Malware/Threat TrojanSpy:MSIL/AgentTesla.AQ!MTB: False positive?

Brass Contributor

Hello!

Windows Defender (Windows 10 Pro x64 v1909 build 18363.1016) has blocked 3 times AgentTesla malware on a dual-boot machine (with Linux Mint 19.2 x64). As you may see in the picture below ,it does not say from where it was removed.

 

Windows Defender snapshotWindows Defender snapshot

 

In my own research I could find that AgentTesla is one of those malware which steal and transmit/disclose user info and as well as acts as gateway for ransomware. It is a .NET-based malware.

 

Microsoft says that "Windows Defender Antivirus detects and removes this threat.". Nonetheless,  I have done my best to find and remove it but I was not successful.

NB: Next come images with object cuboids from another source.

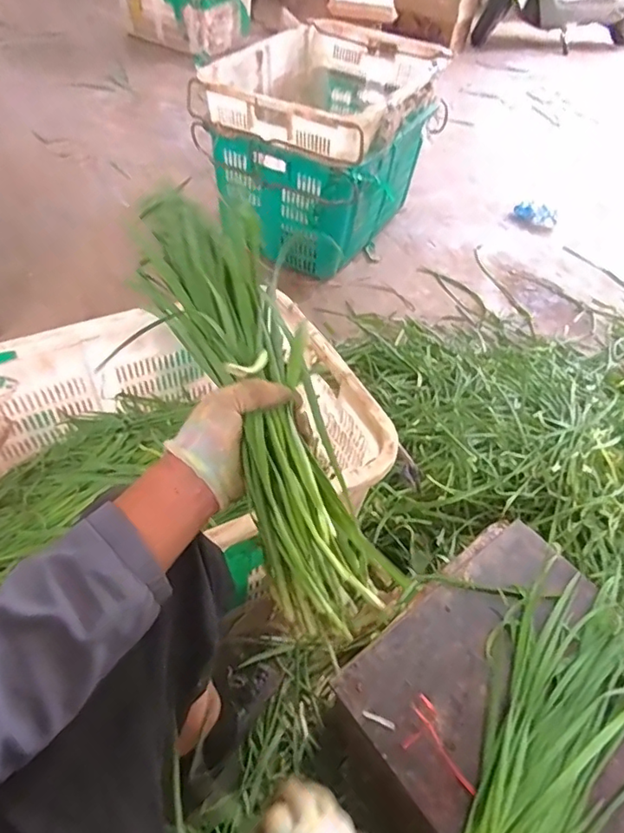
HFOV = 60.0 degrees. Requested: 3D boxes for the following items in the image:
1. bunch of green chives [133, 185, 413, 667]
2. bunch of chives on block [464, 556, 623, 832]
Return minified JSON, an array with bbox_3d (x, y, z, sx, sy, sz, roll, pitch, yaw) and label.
[{"bbox_3d":[-0.046,-0.025,0.482,0.098,0.087,0.423,-20,77,-19],"label":"bunch of green chives"},{"bbox_3d":[0.271,0.351,0.607,0.445,0.031,0.206,-34,60,-30],"label":"bunch of chives on block"}]

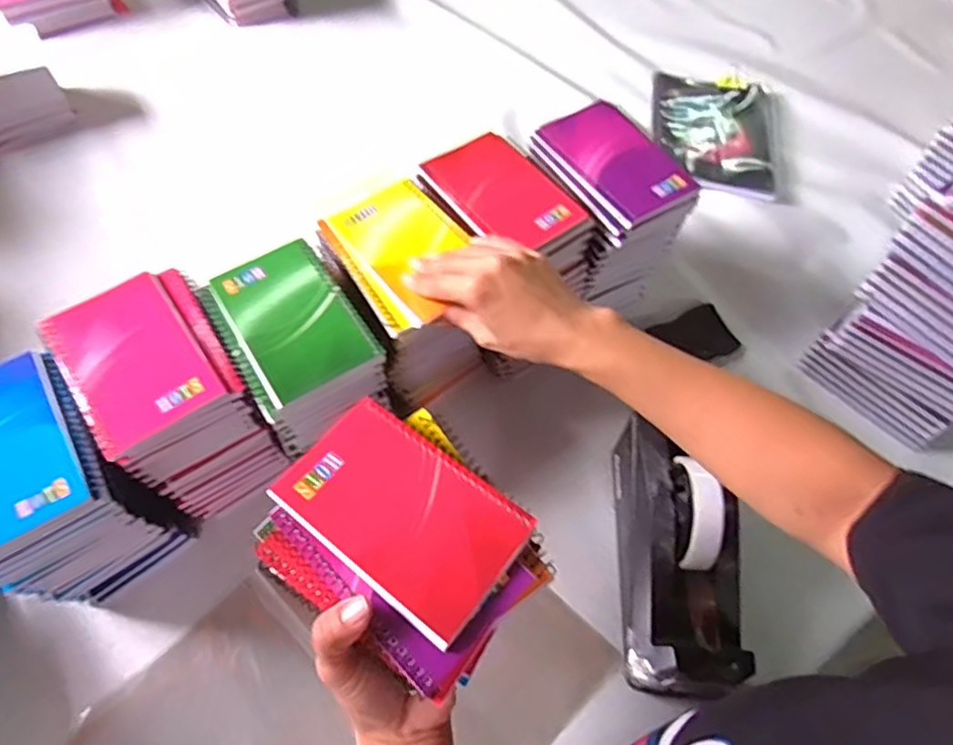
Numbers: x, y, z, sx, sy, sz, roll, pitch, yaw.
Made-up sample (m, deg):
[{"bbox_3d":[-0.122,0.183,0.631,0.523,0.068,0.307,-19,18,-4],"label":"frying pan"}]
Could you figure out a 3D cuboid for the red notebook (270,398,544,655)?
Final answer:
[{"bbox_3d":[-0.042,0.077,0.347,0.131,0.009,0.083,36,64,16],"label":"red notebook"}]

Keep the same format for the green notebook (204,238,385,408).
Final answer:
[{"bbox_3d":[-0.137,-0.043,0.456,0.083,0.007,0.127,-29,66,-19],"label":"green notebook"}]

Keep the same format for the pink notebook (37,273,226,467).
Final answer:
[{"bbox_3d":[-0.244,-0.010,0.435,0.085,0.012,0.123,-32,67,-20],"label":"pink notebook"}]

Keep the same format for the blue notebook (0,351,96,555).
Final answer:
[{"bbox_3d":[-0.315,0.053,0.406,0.084,0.016,0.128,-27,65,-18],"label":"blue notebook"}]

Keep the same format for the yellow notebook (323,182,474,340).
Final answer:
[{"bbox_3d":[-0.054,-0.096,0.485,0.088,0.015,0.127,-25,65,-17],"label":"yellow notebook"}]

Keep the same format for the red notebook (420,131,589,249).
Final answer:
[{"bbox_3d":[0.022,-0.153,0.518,0.084,0.012,0.125,-32,67,-20],"label":"red notebook"}]

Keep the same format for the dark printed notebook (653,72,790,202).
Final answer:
[{"bbox_3d":[0.319,-0.317,0.802,0.170,0.027,0.229,9,60,1],"label":"dark printed notebook"}]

I have employed:


Windows Defender, which has been run in quick, full, custom (c:\ only) & offline modes;
Microsoft Safety Scanner;
Linux: clamav (from Cisco), running twice with and without the extra unofficial malware signatures;
Bootable Rescue Disks (.iso) from Norton, Trend Micro and Avira.
Windows-based tools Norton Power Eraser and Trend Micro tool.


As I have aforementioned, none of them have found it (okay, it may have been indeed removed).

 

I would like to know if those notifications could be some sort of false positive. I have never received what seems to be a false positive notification from Microsoft Defender. It have to admit it has startled me. Moreover, may I render this machine as clean?

 

As usual, all signatures / virus intelligence were updated before scanning.

Thank you,

Sandro

 

References:

https://krebsonsecurity.com/2018/10/who-is-agent-tesla/

https://www.fortinet.com/blog/threat-research/analysis-of-new-agent-tesla-spyware-variant

https://sandbox.peppermalware.com/publicreport/?filter=5a230e681c011c6379d43758202424a3&action=showp...

 

2 Replies
Good question, ATP Defender would give you this information, otherwise, you could have a look in the event logs . Microsoft-Windows-Windows Defender/Operational . Hope that helps

After all this time, my educated guess is that Windows Defender has blocked the malware/threat via its capability of scan incoming network data - the same as other antivirus/firewall bundles do. Therefore, the infection was put aside (and destroyed) before it has reached its final destination e.g., Edge.

And since it was destroyed, this is the reason why I could not find it, no matter how hard I have tried.

 

And thanks @Cymon_Skinner  but there was nothing useful at that location on event log by time I wrote my initial message in September/20 - quite strange, wasn't it? It was the very first place I looked.